* _WHAT IS ASKED_
a) In the forum thread about RDG toolposts, what price is given for the RDG 4 toolholders and post for the Myford lathe?
b) Duplicate everything in the RDG toolpost thread from "BTW I can heartily" down to "reposition the post.".
c) Write the next part of the RDG toolpost thread, picking up after its last line.

* _PASSAGE GIVEN_
══════════════════════════════
# RDG toolposts



## don-tucker (Aug 10, 2010)

Been looking at the RDG 4 toolholders and post for the Myford lathe,at £64 seem good value to me,anyone had any experience with this product,please
Don


----------



## BillTodd (Aug 10, 2010)

I think they're great  

I had one (from RDG) on a Southbend 9" for some years, used it on my HLV-H until I made a copy of a Hardinge toolpost (because it was a little too small for the bigger lathe). I made another half-a-dozen holders from blocks of mild steel for it. 

The cut-off tool could be better (it's not really rigid enough), but it works OK.

With all that time and my usual level of abuse, I managed to snap the flange off of the T nut clamps (my fault - clamping too tight & hammering the cut), but these were easy enough to replace.


BTW I can heartily recommend using a indexing lever handle (see picture) It is just so much easier than having to faff around with a spanner every time you need to reposition the post.


----------



## cidrontmg (Aug 10, 2010)
══════════════════════════════
* _LISTING_
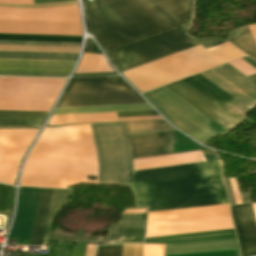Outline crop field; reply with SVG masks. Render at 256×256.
Returning a JSON list of instances; mask_svg holds the SVG:
<instances>
[{
  "label": "crop field",
  "mask_w": 256,
  "mask_h": 256,
  "mask_svg": "<svg viewBox=\"0 0 256 256\" xmlns=\"http://www.w3.org/2000/svg\"><path fill=\"white\" fill-rule=\"evenodd\" d=\"M116 73H105V74H84V75H74V76H96V75H110Z\"/></svg>",
  "instance_id": "crop-field-44"
},
{
  "label": "crop field",
  "mask_w": 256,
  "mask_h": 256,
  "mask_svg": "<svg viewBox=\"0 0 256 256\" xmlns=\"http://www.w3.org/2000/svg\"><path fill=\"white\" fill-rule=\"evenodd\" d=\"M248 109L256 105V84L226 64L201 73Z\"/></svg>",
  "instance_id": "crop-field-12"
},
{
  "label": "crop field",
  "mask_w": 256,
  "mask_h": 256,
  "mask_svg": "<svg viewBox=\"0 0 256 256\" xmlns=\"http://www.w3.org/2000/svg\"><path fill=\"white\" fill-rule=\"evenodd\" d=\"M124 126L127 135L172 128L163 120L124 123Z\"/></svg>",
  "instance_id": "crop-field-29"
},
{
  "label": "crop field",
  "mask_w": 256,
  "mask_h": 256,
  "mask_svg": "<svg viewBox=\"0 0 256 256\" xmlns=\"http://www.w3.org/2000/svg\"><path fill=\"white\" fill-rule=\"evenodd\" d=\"M22 172L98 176L97 161H75L28 157ZM22 173L20 186L66 189L75 185L97 184L89 176Z\"/></svg>",
  "instance_id": "crop-field-5"
},
{
  "label": "crop field",
  "mask_w": 256,
  "mask_h": 256,
  "mask_svg": "<svg viewBox=\"0 0 256 256\" xmlns=\"http://www.w3.org/2000/svg\"><path fill=\"white\" fill-rule=\"evenodd\" d=\"M78 54L0 52V59L75 61Z\"/></svg>",
  "instance_id": "crop-field-25"
},
{
  "label": "crop field",
  "mask_w": 256,
  "mask_h": 256,
  "mask_svg": "<svg viewBox=\"0 0 256 256\" xmlns=\"http://www.w3.org/2000/svg\"><path fill=\"white\" fill-rule=\"evenodd\" d=\"M114 72L103 56L84 54L75 74Z\"/></svg>",
  "instance_id": "crop-field-28"
},
{
  "label": "crop field",
  "mask_w": 256,
  "mask_h": 256,
  "mask_svg": "<svg viewBox=\"0 0 256 256\" xmlns=\"http://www.w3.org/2000/svg\"><path fill=\"white\" fill-rule=\"evenodd\" d=\"M0 2L33 4V0H0Z\"/></svg>",
  "instance_id": "crop-field-43"
},
{
  "label": "crop field",
  "mask_w": 256,
  "mask_h": 256,
  "mask_svg": "<svg viewBox=\"0 0 256 256\" xmlns=\"http://www.w3.org/2000/svg\"><path fill=\"white\" fill-rule=\"evenodd\" d=\"M132 90L120 77L71 79L65 93Z\"/></svg>",
  "instance_id": "crop-field-18"
},
{
  "label": "crop field",
  "mask_w": 256,
  "mask_h": 256,
  "mask_svg": "<svg viewBox=\"0 0 256 256\" xmlns=\"http://www.w3.org/2000/svg\"><path fill=\"white\" fill-rule=\"evenodd\" d=\"M230 213L229 204L148 213L147 222Z\"/></svg>",
  "instance_id": "crop-field-20"
},
{
  "label": "crop field",
  "mask_w": 256,
  "mask_h": 256,
  "mask_svg": "<svg viewBox=\"0 0 256 256\" xmlns=\"http://www.w3.org/2000/svg\"><path fill=\"white\" fill-rule=\"evenodd\" d=\"M166 86L181 96L183 99H185L187 102L192 104L194 107L199 109L201 112L206 114L208 117L213 119L219 125L224 127L226 130L229 131L240 124V122H238L236 119L227 114L225 111L216 106L214 103H212L210 100H208L206 97L201 95L182 80Z\"/></svg>",
  "instance_id": "crop-field-15"
},
{
  "label": "crop field",
  "mask_w": 256,
  "mask_h": 256,
  "mask_svg": "<svg viewBox=\"0 0 256 256\" xmlns=\"http://www.w3.org/2000/svg\"><path fill=\"white\" fill-rule=\"evenodd\" d=\"M228 40L256 60V43L248 26L234 30Z\"/></svg>",
  "instance_id": "crop-field-27"
},
{
  "label": "crop field",
  "mask_w": 256,
  "mask_h": 256,
  "mask_svg": "<svg viewBox=\"0 0 256 256\" xmlns=\"http://www.w3.org/2000/svg\"><path fill=\"white\" fill-rule=\"evenodd\" d=\"M39 130H0V182L14 185L22 158Z\"/></svg>",
  "instance_id": "crop-field-10"
},
{
  "label": "crop field",
  "mask_w": 256,
  "mask_h": 256,
  "mask_svg": "<svg viewBox=\"0 0 256 256\" xmlns=\"http://www.w3.org/2000/svg\"><path fill=\"white\" fill-rule=\"evenodd\" d=\"M53 191L41 189L40 195V189L19 188L16 217L8 239L18 240L17 245L29 244L40 195L29 245H41L51 212Z\"/></svg>",
  "instance_id": "crop-field-9"
},
{
  "label": "crop field",
  "mask_w": 256,
  "mask_h": 256,
  "mask_svg": "<svg viewBox=\"0 0 256 256\" xmlns=\"http://www.w3.org/2000/svg\"><path fill=\"white\" fill-rule=\"evenodd\" d=\"M84 5L91 33L121 72L201 44L185 34L193 0H91Z\"/></svg>",
  "instance_id": "crop-field-1"
},
{
  "label": "crop field",
  "mask_w": 256,
  "mask_h": 256,
  "mask_svg": "<svg viewBox=\"0 0 256 256\" xmlns=\"http://www.w3.org/2000/svg\"><path fill=\"white\" fill-rule=\"evenodd\" d=\"M166 245H144L143 256H164Z\"/></svg>",
  "instance_id": "crop-field-38"
},
{
  "label": "crop field",
  "mask_w": 256,
  "mask_h": 256,
  "mask_svg": "<svg viewBox=\"0 0 256 256\" xmlns=\"http://www.w3.org/2000/svg\"><path fill=\"white\" fill-rule=\"evenodd\" d=\"M144 95L177 129L200 143L228 132L165 86Z\"/></svg>",
  "instance_id": "crop-field-7"
},
{
  "label": "crop field",
  "mask_w": 256,
  "mask_h": 256,
  "mask_svg": "<svg viewBox=\"0 0 256 256\" xmlns=\"http://www.w3.org/2000/svg\"><path fill=\"white\" fill-rule=\"evenodd\" d=\"M48 113L0 111V128H40Z\"/></svg>",
  "instance_id": "crop-field-21"
},
{
  "label": "crop field",
  "mask_w": 256,
  "mask_h": 256,
  "mask_svg": "<svg viewBox=\"0 0 256 256\" xmlns=\"http://www.w3.org/2000/svg\"><path fill=\"white\" fill-rule=\"evenodd\" d=\"M132 159L173 154L171 132L127 138Z\"/></svg>",
  "instance_id": "crop-field-16"
},
{
  "label": "crop field",
  "mask_w": 256,
  "mask_h": 256,
  "mask_svg": "<svg viewBox=\"0 0 256 256\" xmlns=\"http://www.w3.org/2000/svg\"><path fill=\"white\" fill-rule=\"evenodd\" d=\"M253 206V210H254V214H255V218H256V204H252Z\"/></svg>",
  "instance_id": "crop-field-47"
},
{
  "label": "crop field",
  "mask_w": 256,
  "mask_h": 256,
  "mask_svg": "<svg viewBox=\"0 0 256 256\" xmlns=\"http://www.w3.org/2000/svg\"><path fill=\"white\" fill-rule=\"evenodd\" d=\"M146 103L134 91L64 94L57 108Z\"/></svg>",
  "instance_id": "crop-field-14"
},
{
  "label": "crop field",
  "mask_w": 256,
  "mask_h": 256,
  "mask_svg": "<svg viewBox=\"0 0 256 256\" xmlns=\"http://www.w3.org/2000/svg\"><path fill=\"white\" fill-rule=\"evenodd\" d=\"M243 256L256 255V222L251 204L231 206Z\"/></svg>",
  "instance_id": "crop-field-17"
},
{
  "label": "crop field",
  "mask_w": 256,
  "mask_h": 256,
  "mask_svg": "<svg viewBox=\"0 0 256 256\" xmlns=\"http://www.w3.org/2000/svg\"><path fill=\"white\" fill-rule=\"evenodd\" d=\"M136 207L148 212L229 203L216 161L133 172Z\"/></svg>",
  "instance_id": "crop-field-2"
},
{
  "label": "crop field",
  "mask_w": 256,
  "mask_h": 256,
  "mask_svg": "<svg viewBox=\"0 0 256 256\" xmlns=\"http://www.w3.org/2000/svg\"><path fill=\"white\" fill-rule=\"evenodd\" d=\"M256 41V25L249 26Z\"/></svg>",
  "instance_id": "crop-field-45"
},
{
  "label": "crop field",
  "mask_w": 256,
  "mask_h": 256,
  "mask_svg": "<svg viewBox=\"0 0 256 256\" xmlns=\"http://www.w3.org/2000/svg\"><path fill=\"white\" fill-rule=\"evenodd\" d=\"M195 79H197L199 82H201L202 84H204L205 86H207L209 89H211L212 91H214L215 93H217L219 96H221L222 98H224L225 100H227L229 103H233L236 100H234L232 97H230L228 94H226L225 92H223L221 89H219L217 86H215L213 83H211L210 81H208L206 78H204L202 75L198 74L193 76Z\"/></svg>",
  "instance_id": "crop-field-36"
},
{
  "label": "crop field",
  "mask_w": 256,
  "mask_h": 256,
  "mask_svg": "<svg viewBox=\"0 0 256 256\" xmlns=\"http://www.w3.org/2000/svg\"><path fill=\"white\" fill-rule=\"evenodd\" d=\"M153 110L148 104L55 109L53 115Z\"/></svg>",
  "instance_id": "crop-field-24"
},
{
  "label": "crop field",
  "mask_w": 256,
  "mask_h": 256,
  "mask_svg": "<svg viewBox=\"0 0 256 256\" xmlns=\"http://www.w3.org/2000/svg\"><path fill=\"white\" fill-rule=\"evenodd\" d=\"M65 80L0 77V110L49 112Z\"/></svg>",
  "instance_id": "crop-field-6"
},
{
  "label": "crop field",
  "mask_w": 256,
  "mask_h": 256,
  "mask_svg": "<svg viewBox=\"0 0 256 256\" xmlns=\"http://www.w3.org/2000/svg\"><path fill=\"white\" fill-rule=\"evenodd\" d=\"M81 37L0 34V40L80 42Z\"/></svg>",
  "instance_id": "crop-field-30"
},
{
  "label": "crop field",
  "mask_w": 256,
  "mask_h": 256,
  "mask_svg": "<svg viewBox=\"0 0 256 256\" xmlns=\"http://www.w3.org/2000/svg\"><path fill=\"white\" fill-rule=\"evenodd\" d=\"M80 48L63 47H29V46H0V51H28V52H62L78 53Z\"/></svg>",
  "instance_id": "crop-field-31"
},
{
  "label": "crop field",
  "mask_w": 256,
  "mask_h": 256,
  "mask_svg": "<svg viewBox=\"0 0 256 256\" xmlns=\"http://www.w3.org/2000/svg\"><path fill=\"white\" fill-rule=\"evenodd\" d=\"M14 187L0 184V211L11 213Z\"/></svg>",
  "instance_id": "crop-field-32"
},
{
  "label": "crop field",
  "mask_w": 256,
  "mask_h": 256,
  "mask_svg": "<svg viewBox=\"0 0 256 256\" xmlns=\"http://www.w3.org/2000/svg\"><path fill=\"white\" fill-rule=\"evenodd\" d=\"M117 121L116 113L51 116L48 125Z\"/></svg>",
  "instance_id": "crop-field-23"
},
{
  "label": "crop field",
  "mask_w": 256,
  "mask_h": 256,
  "mask_svg": "<svg viewBox=\"0 0 256 256\" xmlns=\"http://www.w3.org/2000/svg\"><path fill=\"white\" fill-rule=\"evenodd\" d=\"M226 42L205 50L202 45L123 72L141 92L244 56Z\"/></svg>",
  "instance_id": "crop-field-3"
},
{
  "label": "crop field",
  "mask_w": 256,
  "mask_h": 256,
  "mask_svg": "<svg viewBox=\"0 0 256 256\" xmlns=\"http://www.w3.org/2000/svg\"><path fill=\"white\" fill-rule=\"evenodd\" d=\"M122 244L98 246L96 256H121Z\"/></svg>",
  "instance_id": "crop-field-35"
},
{
  "label": "crop field",
  "mask_w": 256,
  "mask_h": 256,
  "mask_svg": "<svg viewBox=\"0 0 256 256\" xmlns=\"http://www.w3.org/2000/svg\"><path fill=\"white\" fill-rule=\"evenodd\" d=\"M229 179H230V183H231V187H232V191H233L236 203L240 204V203H242V201H241L240 193H239L238 186L236 183V179L235 178H229Z\"/></svg>",
  "instance_id": "crop-field-41"
},
{
  "label": "crop field",
  "mask_w": 256,
  "mask_h": 256,
  "mask_svg": "<svg viewBox=\"0 0 256 256\" xmlns=\"http://www.w3.org/2000/svg\"><path fill=\"white\" fill-rule=\"evenodd\" d=\"M234 228L231 215L147 223L145 238Z\"/></svg>",
  "instance_id": "crop-field-11"
},
{
  "label": "crop field",
  "mask_w": 256,
  "mask_h": 256,
  "mask_svg": "<svg viewBox=\"0 0 256 256\" xmlns=\"http://www.w3.org/2000/svg\"><path fill=\"white\" fill-rule=\"evenodd\" d=\"M0 20H29V21H63V22H80V18H63V17H29V16H0Z\"/></svg>",
  "instance_id": "crop-field-33"
},
{
  "label": "crop field",
  "mask_w": 256,
  "mask_h": 256,
  "mask_svg": "<svg viewBox=\"0 0 256 256\" xmlns=\"http://www.w3.org/2000/svg\"><path fill=\"white\" fill-rule=\"evenodd\" d=\"M133 161V171L158 167L181 165L205 161L201 151L174 154L170 156L136 159Z\"/></svg>",
  "instance_id": "crop-field-19"
},
{
  "label": "crop field",
  "mask_w": 256,
  "mask_h": 256,
  "mask_svg": "<svg viewBox=\"0 0 256 256\" xmlns=\"http://www.w3.org/2000/svg\"><path fill=\"white\" fill-rule=\"evenodd\" d=\"M153 115H158V114L155 111L118 113L119 118L153 116Z\"/></svg>",
  "instance_id": "crop-field-40"
},
{
  "label": "crop field",
  "mask_w": 256,
  "mask_h": 256,
  "mask_svg": "<svg viewBox=\"0 0 256 256\" xmlns=\"http://www.w3.org/2000/svg\"><path fill=\"white\" fill-rule=\"evenodd\" d=\"M152 119H162V118L160 116H153V117L125 118V119H119V121L152 120Z\"/></svg>",
  "instance_id": "crop-field-42"
},
{
  "label": "crop field",
  "mask_w": 256,
  "mask_h": 256,
  "mask_svg": "<svg viewBox=\"0 0 256 256\" xmlns=\"http://www.w3.org/2000/svg\"><path fill=\"white\" fill-rule=\"evenodd\" d=\"M28 156L97 160L89 124L45 127Z\"/></svg>",
  "instance_id": "crop-field-8"
},
{
  "label": "crop field",
  "mask_w": 256,
  "mask_h": 256,
  "mask_svg": "<svg viewBox=\"0 0 256 256\" xmlns=\"http://www.w3.org/2000/svg\"><path fill=\"white\" fill-rule=\"evenodd\" d=\"M0 15L80 17L77 5L62 7V8H54V9H6V8H0Z\"/></svg>",
  "instance_id": "crop-field-22"
},
{
  "label": "crop field",
  "mask_w": 256,
  "mask_h": 256,
  "mask_svg": "<svg viewBox=\"0 0 256 256\" xmlns=\"http://www.w3.org/2000/svg\"><path fill=\"white\" fill-rule=\"evenodd\" d=\"M75 62L0 60V75L68 77Z\"/></svg>",
  "instance_id": "crop-field-13"
},
{
  "label": "crop field",
  "mask_w": 256,
  "mask_h": 256,
  "mask_svg": "<svg viewBox=\"0 0 256 256\" xmlns=\"http://www.w3.org/2000/svg\"><path fill=\"white\" fill-rule=\"evenodd\" d=\"M90 126L98 158V184L129 185L131 159L122 123Z\"/></svg>",
  "instance_id": "crop-field-4"
},
{
  "label": "crop field",
  "mask_w": 256,
  "mask_h": 256,
  "mask_svg": "<svg viewBox=\"0 0 256 256\" xmlns=\"http://www.w3.org/2000/svg\"><path fill=\"white\" fill-rule=\"evenodd\" d=\"M186 83H188L190 86H192L193 88H195L197 91H199L201 94H203L204 96H206L208 99H210L212 102H214L216 105H218L219 107H221L223 110H225L227 113H229L230 115H232L234 118H236L238 121H241L242 117L244 114H242L240 111H238L237 109H235L233 106H231L230 104H228L226 101H224L223 99H221L219 96H217L215 93H213L212 91H210L208 88H206L205 86H203L201 83H199L198 81H196L194 78L190 77V78H186L183 79ZM183 81V82H184ZM187 84V85H188ZM194 89V90H195Z\"/></svg>",
  "instance_id": "crop-field-26"
},
{
  "label": "crop field",
  "mask_w": 256,
  "mask_h": 256,
  "mask_svg": "<svg viewBox=\"0 0 256 256\" xmlns=\"http://www.w3.org/2000/svg\"><path fill=\"white\" fill-rule=\"evenodd\" d=\"M74 4H77V2L76 1H71V2L42 4V5H20V4L0 3V7H7V8H53V7H62V6L74 5Z\"/></svg>",
  "instance_id": "crop-field-34"
},
{
  "label": "crop field",
  "mask_w": 256,
  "mask_h": 256,
  "mask_svg": "<svg viewBox=\"0 0 256 256\" xmlns=\"http://www.w3.org/2000/svg\"><path fill=\"white\" fill-rule=\"evenodd\" d=\"M143 245L123 244L122 256H142Z\"/></svg>",
  "instance_id": "crop-field-39"
},
{
  "label": "crop field",
  "mask_w": 256,
  "mask_h": 256,
  "mask_svg": "<svg viewBox=\"0 0 256 256\" xmlns=\"http://www.w3.org/2000/svg\"><path fill=\"white\" fill-rule=\"evenodd\" d=\"M231 66H233L235 69L243 73L245 76L249 77L256 73V69L250 66L248 63H246L244 60L240 59L237 61H234L232 63H229Z\"/></svg>",
  "instance_id": "crop-field-37"
},
{
  "label": "crop field",
  "mask_w": 256,
  "mask_h": 256,
  "mask_svg": "<svg viewBox=\"0 0 256 256\" xmlns=\"http://www.w3.org/2000/svg\"><path fill=\"white\" fill-rule=\"evenodd\" d=\"M135 211H146V210H135ZM124 212H134V211H124ZM135 213H145V212H135ZM123 214H134V213H123Z\"/></svg>",
  "instance_id": "crop-field-46"
}]
</instances>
══════════════════════════════
* _ANSWERS TO THE EXERCISES_
a) £64

b)
BTW I can heartily recommend using a indexing lever handle (see picture) It is just so much easier than having to faff around with a spanner every time you need to reposition the post.

c)
I had mine from Chronos, it´s exactly the same as from RDG (for a Myford Super 7).
And I have 13 tool holders for it now, still need a couple (!?). 
That´s a very good investment indeed. I was somewhat skeptical, after all the 4 way tool post isn´t that bad, really - or so I thought. Little did I know...
It´s absolutely the best way to hold tools in a Myford. Very convenient, accurate, repeatable. The parting tool that comes with the holder isn´t the best that money can buy, but with an Eclipse blade, fair enough. I haven´t yet found a cheap enough Mircona for it, but I´ll keep searching and hoping ;D
There´s one boring bar holder in the kit, that for me isn´t enough, so I made 2 more. They don´t seem to be available individually. I also want to make a screw cutting tool holder, similar to Bogstandard´s idea, but that´s for a later date.
I use the ball handle from the 4 way Myford tool post, it needs a longer bolt and a bit of tubing (to serve as a high washer) to raise it to a good working height.
All in all, a highly recommendable product.


----------



## mhirst121 (Aug 10, 2010)

I have been using one for about 18 months now and wonder how I managed before. I have had no problems with the toolpost, only fault I have with it is the parting tool is a little on the big side for my liking, but thats just personal preference. I have the next size up from the one you are looking at for my Kerry. Agree with having the handle fit in place of the nut and spanner set-up.

Cheers,
MartinH


----------



## don-tucker (Aug 11, 2010)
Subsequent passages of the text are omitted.